Sent from my iPhone using Tapatalk


----------



## poppajon75 (Apr 10, 2016)

If PUFF was a ski lodge there would be no bunny slopes and, all of the instructors would convince you to always take the expert runs no matter if it's your first time out or, your hundredth. Great push @MidwestToker.


----------



## MidwestToker (Sep 14, 2016)

Hope you like them. The LGC was thrown in as a personal favorite, not as a yard gar. It only has a couple of weeks rest on it, so maybe let it nap a bit longer. But all of the others are ready to smoke and can be found for "yard gar" pricing if you look hard enough. I think the FDO Corojo is an excellent cigar for its price point. They don't make those Leccias anymore, so most sites are liquidating their stock. I got a box of Black and White awhile back for $90 shipped. Both are awesome smokes.

Also, if you enjoy that 2-3 year old Espinosa (as I did), @drb124 is selling them in our marketplace for cheap.

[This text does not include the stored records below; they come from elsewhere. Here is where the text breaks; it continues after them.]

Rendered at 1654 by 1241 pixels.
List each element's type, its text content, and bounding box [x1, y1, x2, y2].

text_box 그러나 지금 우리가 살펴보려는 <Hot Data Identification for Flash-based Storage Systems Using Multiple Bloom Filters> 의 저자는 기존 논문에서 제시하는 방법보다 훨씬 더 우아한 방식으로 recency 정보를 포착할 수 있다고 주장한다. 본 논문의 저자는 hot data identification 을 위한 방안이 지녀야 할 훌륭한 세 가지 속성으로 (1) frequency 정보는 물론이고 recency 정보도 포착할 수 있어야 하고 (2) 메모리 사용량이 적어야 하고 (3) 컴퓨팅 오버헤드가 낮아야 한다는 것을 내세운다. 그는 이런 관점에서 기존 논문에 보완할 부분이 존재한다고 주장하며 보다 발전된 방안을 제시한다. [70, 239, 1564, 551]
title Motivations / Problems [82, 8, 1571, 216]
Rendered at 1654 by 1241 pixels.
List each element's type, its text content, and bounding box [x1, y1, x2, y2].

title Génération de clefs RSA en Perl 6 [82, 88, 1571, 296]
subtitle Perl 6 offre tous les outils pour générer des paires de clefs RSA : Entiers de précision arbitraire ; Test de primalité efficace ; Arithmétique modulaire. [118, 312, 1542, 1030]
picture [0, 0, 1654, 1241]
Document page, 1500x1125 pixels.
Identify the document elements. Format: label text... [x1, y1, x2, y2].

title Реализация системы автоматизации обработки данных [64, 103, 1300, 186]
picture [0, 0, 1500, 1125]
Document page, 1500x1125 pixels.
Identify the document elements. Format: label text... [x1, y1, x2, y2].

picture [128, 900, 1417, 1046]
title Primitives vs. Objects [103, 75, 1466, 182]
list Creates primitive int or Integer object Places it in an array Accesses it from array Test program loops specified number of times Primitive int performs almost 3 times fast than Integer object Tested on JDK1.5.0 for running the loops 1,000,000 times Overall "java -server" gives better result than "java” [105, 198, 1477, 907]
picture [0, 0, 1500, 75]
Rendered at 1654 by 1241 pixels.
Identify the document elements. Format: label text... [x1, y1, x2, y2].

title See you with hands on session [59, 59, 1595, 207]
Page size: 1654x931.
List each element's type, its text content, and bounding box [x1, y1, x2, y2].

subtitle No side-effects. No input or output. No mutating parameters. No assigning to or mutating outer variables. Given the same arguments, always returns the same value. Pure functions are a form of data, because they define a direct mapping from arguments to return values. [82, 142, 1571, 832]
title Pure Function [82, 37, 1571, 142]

I've already double-dipped.

Enjoy!


----------



## WABOOM (Oct 15, 2015)

Great job!


----------



## Maxh92 (Dec 2, 2016)

Awesome hit! Some of the "yard gars" that people recommend around here don't seem so yardy. Enjoy them. 


Sent from my iPhone using Tapatalk


----------



## OneStrangeOne (Sep 10, 2016)

Very nice, great selection!


----------



## LeatherNeck (Feb 8, 2017)

MidwestToker said:


> Hope you like them. The LGC was thrown in as a personal favorite, not as a yard gar. It only has a couple of weeks rest on it, so maybe let it nap a bit longer. But all of the others are ready to smoke and can be found for "yard gar" pricing if you look hard enough. I think the FDO Corojo is an excellent cigar for its price point. They don't make those Leccias anymore, so most sites are liquidating their stock. I got a box of Black and White awhile back for $90 shipped. Both are awesome smokes.
> 
> Also, if you enjoy that 2-3 year old Espinosa (as I did), @drb124 is selling them in our marketplace for cheap. I've already double-dipped.
> 
> Enjoy!


I almost cried until I read this post. Lol, I was thinking "Who other than a Snob would consider a LGC a yard gar?!" Thanks for clearing that up. :grin2: Nicely done bomb!


----------



## Fusion (Apr 5, 2017)

I bought 2 of those LGC R Esteli, Couldnt finnish it in 1 sitting, had to put it down after 1 1/2 hrs, picked it up again later, still have 1 more with 10 arriving Tuesday

Nice Bomb


----------



## MidwestToker (Sep 14, 2016)

Fusion said:


> I bought 2 of those LGC R Esteli, Couldnt finnish it in 1 sitting, had to put it down after 1 1/2 hrs, picked it up again later, still have 1 more with 10 arriving Tuesday
> 
> Nice Bomb


Ha. They do last awhile. It's one of the few cigars I'll smoke with the big ring gauge. They always smoke well and they taste awesome straight from the B&M.

Sent from my iPhone using Tapatalk


----------



## TheGentlemansLifestyle (Apr 10, 2017)

Awesome hit!


----------